Politique et diplomatie - Le système commercial multilatéral est-il condamné ?
Le système commercial multilatéral s’inscrit dans la vision américaine de l’ordre international, à l’issue de la Seconde Guerre mondiale. Pour les États-Unis, raisonnant à partir de la crise des années 30 et de ses conséquences, la paix doit s’enraciner dans le développement des échanges et l’ouverture des frontières. Les États-Unis avancent même un projet très ambitieux, qui sera finalement enterré : la charte de La Havane (24 mars 1948) qui doit fonder, parallèlement au Fonds monétaire international (accords de Bretton Woods, 22 juillet 1944), une Organisation internationale du commerce.
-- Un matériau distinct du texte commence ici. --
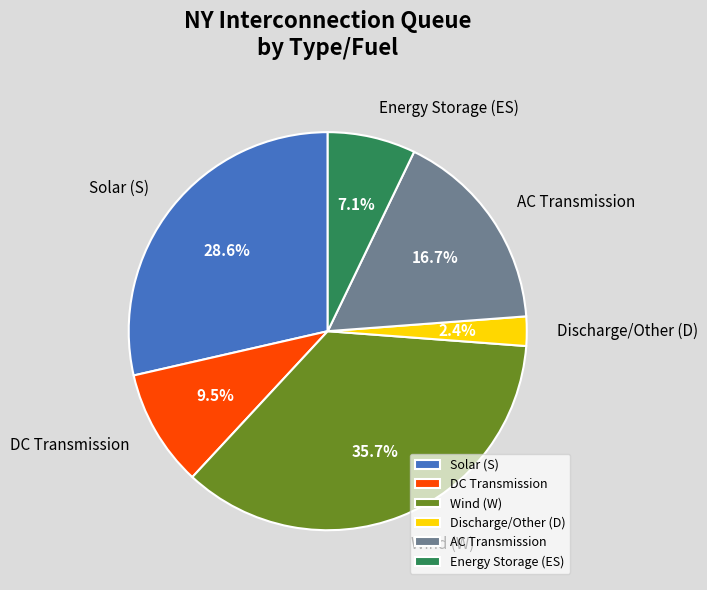

Does any single category account for the majority?

No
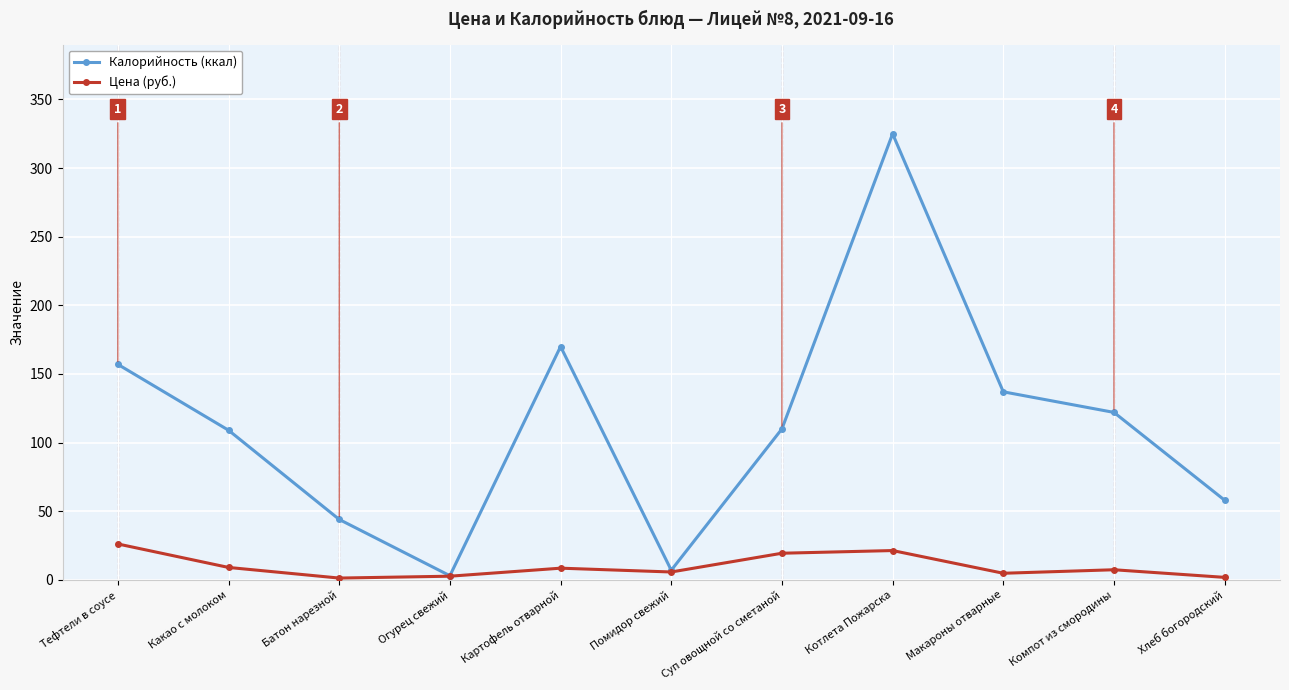

What are all the series names shown in the legend?

Калорийность (ккал), Цена (руб.)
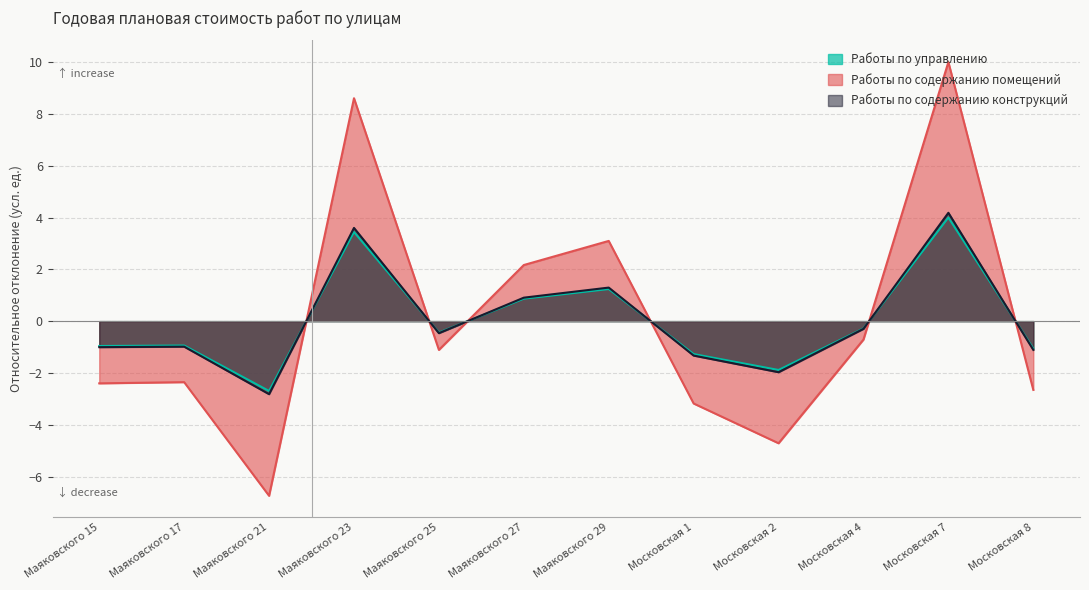

At which category does Работы по содержанию конструкций reach its first local peak?

Маяковского 17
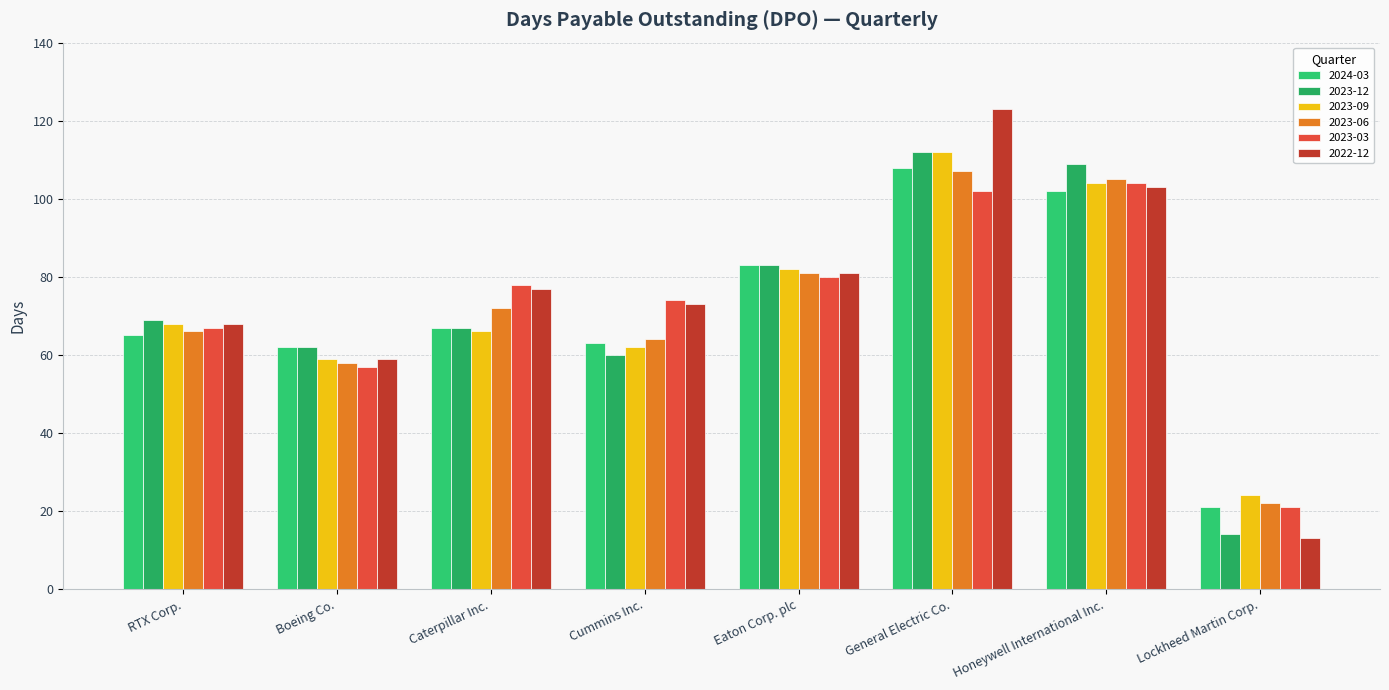

What is the minimum value for 2023-06?

22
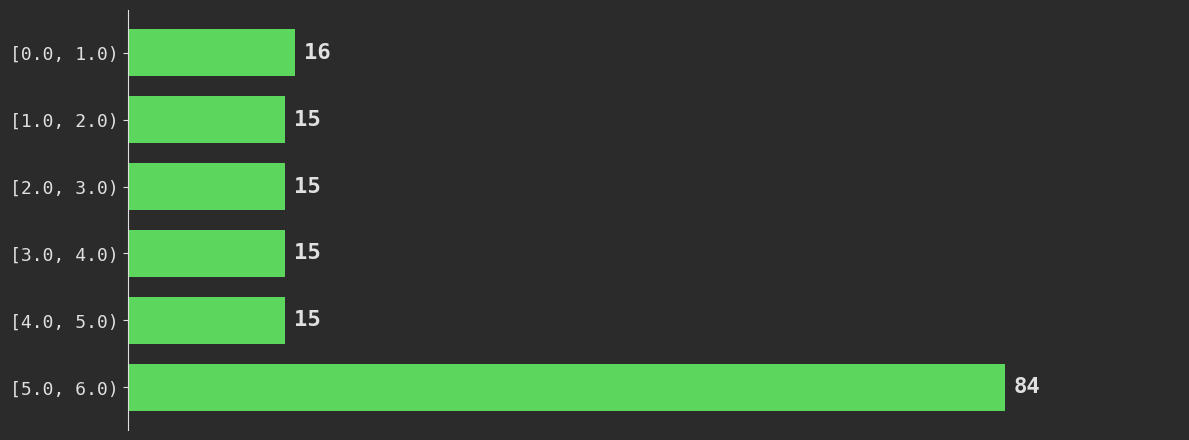

Reading top to bottom, transcribe all the data shown in this chart.

[0.0, 1.0)=16	[1.0, 2.0)=15	[2.0, 3.0)=15	[3.0, 4.0)=15	[4.0, 5.0)=15	[5.0, 6.0)=84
Finalement il n’y a qu’une structure provisoire, mais toujours en fonctionnement : le Gatt (30 octobre 1947).
En ces années 90, les batailles sur l’agriculture, l’acier, les télécommunications, l’automobile représentent autant de signes parmi beaucoup d’autres d’une crise historique du multilatéralisme. Celui-ci, en imposant aux États participants des règles libérales, serait en fait tourné, manipulé par ceux qui, profitant du dispositif pour leurs exportations, protégeraient leur marché national. Ici, le grand accusé est le Japon, attaquant des secteurs clés des États-Unis et de l’Europe occidentale (électronique, automobile), et en même temps demeurant peu pénétrable en raison de ses structures économiques, sociales, culturelles (par exemple, liens entre grandes entreprises et commerce de détail). Alors le multilatéralisme est-il condamné ?
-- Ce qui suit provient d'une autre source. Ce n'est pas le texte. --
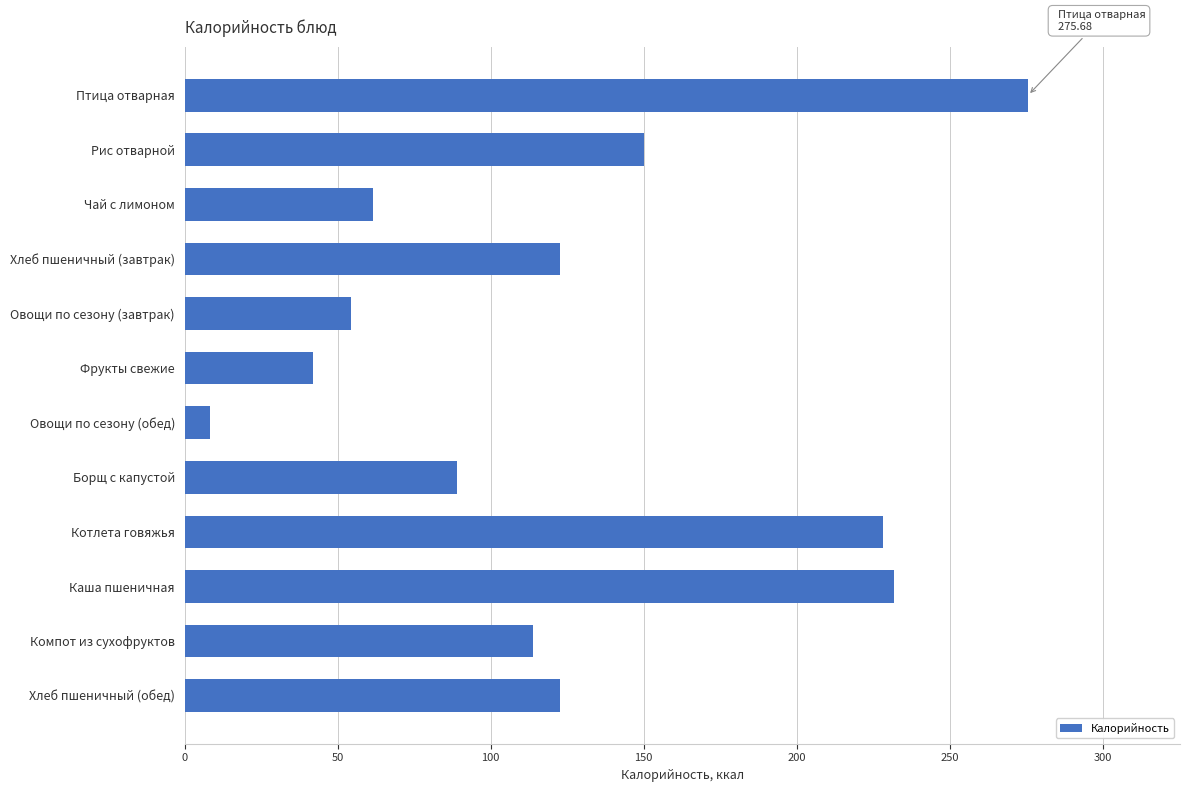

Which has a higher value, Котлета говяжья or Компот из сухофруктов?

Котлета говяжья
Un système pris au piège de son succès
Le Gatt et plus largement le système commercial multilatéral ont remarquablement réussi. D’abord, depuis la fin de la guerre, échanges et croissance se soutiennent mutuellement. L’expansion du commerce international a été vertigineuse. Ainsi, pour les États-Unis, « pays continent », pouvant vivre en semi-autarcie, la part des exportations dans le produit intérieur brut (PIB) s’élève d’environ 5 % dans les années 60 à 10,5 % en 1992. Le Japon, nation insulaire fermée sur elle-même, s’insère dans les circuits internationaux, ses exportations atteignant environ 10 % de son PIB. Peut-être la France fournit-elle l’illustration la plus spectaculaire de cette intégration économique. Notre peuple, qui se regarde lui-même comme plutôt paysan, peu doué pour le commerce, a tout de même accompli un étonnant parcours : dans les années 60, les exportations françaises représentaient un peu moins de 15 % du PIB ; en 1992, la part est de 22,5 %.